Le tambour des larmes
de Beyrouk

critiqué par Dirlandaise, le 12 novembre 2017
(Québec - 69 ans)


La note:  étoiles
Le secret de Rayhana
Rayhana habite avec sa tribu en Mauritanie situé au nord-ouest de l’Afrique proche du Sahara. Un jour, une équipe d’ingénieurs étrangers arrive et s’installe tout près du campement de la tribu des Oulad Mahmoud, la tribu de Rayhana. Ils sont à la recherche de gisements de pierres précieuses et l’un d’eux se joint souvent aux jeunes Mauritaniens le soir. Il remarque la beauté de la jeune fille et ne tarde pas à lui faire la cour. Une nuit il s’introduit subrepticement dans la tente de la famille de Rayhana et la rejoint dans son lit. La jeune fille doit se taire sous peine de rejet familial et de sanctions beaucoup plus graves. Elle ne tarde pas à tomber enceinte mais l’équipe de travail de son amant disparaît une nuit sans laisser de traces. La vie de Rayhana est bouleversée à jamais.

Ce roman assez court relève plutôt du conte. Il met en valeur le contraste saisissant entre le mode de vie millénaire des nomades et l’émergence de la modernité avec ses gadgets électroniques tels qu’ordinateurs et cellulaires. Le contraste entre la vie dans le désert et celle en ville est saisissant. C’est là que réside tout l’intérêt du récit qui raconte une histoire somme toute assez banale mais les coutumes ancestrales des tribus nomades y sont bien décrites et rendent le tout très instructif. J’ai bien aimé suivre les tribulations de Rayhana malgré la banalité de son histoire.

Beyrouk a reçu pour ce roman le prix Ahmadou Kourouma 2016, prix récompensant un ouvrage de fiction ou un essai consacré à l’Afrique noire.
Femme dans le désert 7 étoiles

Rayhana, fille de la sœur du chef de la tribu dont le père est parti parce que son autorité était contestée par la seule parenté avec le chef, est une jeune bédouine innocente et insouciante qui joue volontiers avec ses amies sur les dunes du Sahara au cœur de la Mauritanie. Elle se laisse séduire par un jeune bédouin vivant au camp de base installé par des Occidentaux à proximité du campement de la tribu pour prospecter le sous-sol de la région. Quand la chamane révèle à sa mère que sa fille est enceinte c’est le ciel qui lui tombe sur la tête, l’honneur de la famille est détruit, tous seront atteints même le chef. Il faut réagir.

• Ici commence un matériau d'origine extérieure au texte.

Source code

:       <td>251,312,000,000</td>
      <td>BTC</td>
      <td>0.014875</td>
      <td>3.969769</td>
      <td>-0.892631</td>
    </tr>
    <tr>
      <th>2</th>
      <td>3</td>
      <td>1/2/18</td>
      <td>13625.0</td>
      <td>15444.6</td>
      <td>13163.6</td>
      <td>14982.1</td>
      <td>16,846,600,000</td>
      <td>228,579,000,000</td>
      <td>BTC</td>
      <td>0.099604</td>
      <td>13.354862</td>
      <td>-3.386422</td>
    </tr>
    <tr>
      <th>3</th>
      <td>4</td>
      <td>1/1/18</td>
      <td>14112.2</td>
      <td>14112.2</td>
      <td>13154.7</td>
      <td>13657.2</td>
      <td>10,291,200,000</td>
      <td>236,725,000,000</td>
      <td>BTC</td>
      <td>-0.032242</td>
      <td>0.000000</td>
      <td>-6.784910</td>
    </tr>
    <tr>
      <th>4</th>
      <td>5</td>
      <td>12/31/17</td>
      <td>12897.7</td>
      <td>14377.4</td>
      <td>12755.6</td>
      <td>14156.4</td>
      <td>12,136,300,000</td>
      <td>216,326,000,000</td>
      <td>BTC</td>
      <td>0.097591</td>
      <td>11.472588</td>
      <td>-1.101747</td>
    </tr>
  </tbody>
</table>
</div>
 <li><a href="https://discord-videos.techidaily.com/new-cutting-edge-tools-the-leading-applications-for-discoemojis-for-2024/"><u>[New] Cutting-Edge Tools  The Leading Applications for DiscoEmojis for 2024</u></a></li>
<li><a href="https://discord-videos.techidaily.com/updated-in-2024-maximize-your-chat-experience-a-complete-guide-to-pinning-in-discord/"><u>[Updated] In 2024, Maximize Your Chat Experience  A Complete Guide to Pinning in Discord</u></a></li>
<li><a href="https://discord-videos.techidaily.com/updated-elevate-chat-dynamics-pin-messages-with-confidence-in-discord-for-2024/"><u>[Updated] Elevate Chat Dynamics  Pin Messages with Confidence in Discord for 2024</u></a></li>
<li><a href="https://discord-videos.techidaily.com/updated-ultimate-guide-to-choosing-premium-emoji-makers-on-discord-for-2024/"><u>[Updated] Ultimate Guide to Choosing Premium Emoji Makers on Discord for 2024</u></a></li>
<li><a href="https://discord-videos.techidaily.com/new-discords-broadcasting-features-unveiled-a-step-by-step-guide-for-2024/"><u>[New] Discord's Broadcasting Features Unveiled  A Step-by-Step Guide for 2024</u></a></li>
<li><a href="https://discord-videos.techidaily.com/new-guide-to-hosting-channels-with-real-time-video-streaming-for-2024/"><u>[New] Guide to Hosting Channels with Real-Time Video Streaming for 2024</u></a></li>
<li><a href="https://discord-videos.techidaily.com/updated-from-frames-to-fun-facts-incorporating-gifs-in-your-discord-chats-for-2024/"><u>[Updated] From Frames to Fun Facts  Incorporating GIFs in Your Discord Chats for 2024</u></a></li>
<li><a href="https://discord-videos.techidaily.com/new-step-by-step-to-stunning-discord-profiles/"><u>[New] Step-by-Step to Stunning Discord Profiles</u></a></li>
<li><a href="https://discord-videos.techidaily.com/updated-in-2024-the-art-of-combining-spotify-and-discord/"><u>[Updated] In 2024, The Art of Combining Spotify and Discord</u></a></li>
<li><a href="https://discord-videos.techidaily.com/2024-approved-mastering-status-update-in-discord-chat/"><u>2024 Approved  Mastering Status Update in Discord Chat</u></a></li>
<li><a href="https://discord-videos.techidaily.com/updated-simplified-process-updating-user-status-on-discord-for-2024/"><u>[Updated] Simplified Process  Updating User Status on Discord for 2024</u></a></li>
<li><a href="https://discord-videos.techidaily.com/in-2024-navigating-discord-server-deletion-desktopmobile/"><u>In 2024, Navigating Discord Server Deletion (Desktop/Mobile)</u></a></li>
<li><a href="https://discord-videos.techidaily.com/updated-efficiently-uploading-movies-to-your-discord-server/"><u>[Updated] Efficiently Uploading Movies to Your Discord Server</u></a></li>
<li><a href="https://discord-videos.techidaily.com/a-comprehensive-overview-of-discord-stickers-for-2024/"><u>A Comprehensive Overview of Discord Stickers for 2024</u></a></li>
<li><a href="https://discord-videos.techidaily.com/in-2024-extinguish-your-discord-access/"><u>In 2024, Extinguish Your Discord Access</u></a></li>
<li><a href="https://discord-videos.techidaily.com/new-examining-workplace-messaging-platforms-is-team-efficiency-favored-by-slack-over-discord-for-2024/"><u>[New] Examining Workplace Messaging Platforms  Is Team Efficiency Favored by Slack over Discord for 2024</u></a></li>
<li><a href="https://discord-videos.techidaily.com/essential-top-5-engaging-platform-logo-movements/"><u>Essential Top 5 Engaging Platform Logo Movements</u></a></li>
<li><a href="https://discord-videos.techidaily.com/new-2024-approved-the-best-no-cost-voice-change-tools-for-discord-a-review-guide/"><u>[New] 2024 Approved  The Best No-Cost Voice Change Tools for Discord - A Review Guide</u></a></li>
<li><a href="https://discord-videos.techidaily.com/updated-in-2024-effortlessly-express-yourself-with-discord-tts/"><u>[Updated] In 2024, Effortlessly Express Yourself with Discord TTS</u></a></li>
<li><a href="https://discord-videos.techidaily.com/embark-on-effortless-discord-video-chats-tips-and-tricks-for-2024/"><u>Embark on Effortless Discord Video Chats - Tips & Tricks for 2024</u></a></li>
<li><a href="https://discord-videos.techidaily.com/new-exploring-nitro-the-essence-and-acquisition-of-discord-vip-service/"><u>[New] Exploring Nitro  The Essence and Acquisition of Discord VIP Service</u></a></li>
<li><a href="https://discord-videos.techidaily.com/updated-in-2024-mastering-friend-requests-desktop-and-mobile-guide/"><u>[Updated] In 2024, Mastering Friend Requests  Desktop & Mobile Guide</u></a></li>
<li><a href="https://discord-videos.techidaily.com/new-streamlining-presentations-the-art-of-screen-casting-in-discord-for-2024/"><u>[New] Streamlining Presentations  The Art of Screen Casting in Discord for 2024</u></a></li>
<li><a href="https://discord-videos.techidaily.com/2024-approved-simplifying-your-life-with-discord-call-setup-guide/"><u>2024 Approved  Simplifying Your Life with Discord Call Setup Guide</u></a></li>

Pour pallier cette situation, la mère se retire avec sa fille et deux serviteurs dans un lieu isolé pour que sa fille accouche en secret loin de tous. Au moment de rentrer au campement, elle laisse l’enfant à la servante qui les accompagnait, à l’immense douleur de la jeune fille. Elle sera mariée à un jeune garçon riche et bien né qui la courtise depuis longtemps mais elle lui refusera son corps. Elle préfère fuir en emportant le symbole de la puissance de la tribu ce qui lui vaut une haine éternelle de la part de tous. Elle fuit droit devant elle, rencontre quelques âmes charitables, se réfugie en ville mais ne retrouve pas son enfant. Elle doit encore fuir plus loin jusqu’à la capitale où elle croit se fondre dans la foule mais la haine de son peuple est inextinguible et la fatalité ne l’épargne pas. Ne pouvant faire confiance à quiconque, solitaire, elle devra fuir encore et toujours.

Beyrouk est certainement un grand poète, son écriture le révèle, elle lui permet de raconter des événements violents, brutaux, sans trop bousculer le lecteur. Cette histoire c’est l’histoire des peuples du désert qui ne peuvent survivre que parce qu’ils sont extrêmement solidaires, soudés par une profonde spiritualité et très respectueux des us et coutumes de leur tribu. Ces règles sont hélas très rigoureuses à l’encontre des femmes et ne leur laissent que bien peu de liberté, elles s’accommodent bien de l’islam le plus rigoriste qui a adopté les règles ancestrales appliquées aux femmes considérées comme des bêtes de somme que l’on peut battre et même abattre s’il le faut.

Ce livre c’est l’impossible lutte des femmes contre tous les pouvoirs, tous détenus par les hommes, dans l’immensité du désert où seule la loi de l’obéissance à sa place. Seul le groupe uni peut survivre, l’individu n’a aucune chance dans les sables brûlants, et le groupe c’est l’assemblée des hommes sous la houlette des familles dominantes exploitant les femmes et les esclaves. Un excellent terreau pour les extrémistes qui se sont installés dans le désert pour, comme leurs ancêtres, conduire le rezzou contre les autres peuples.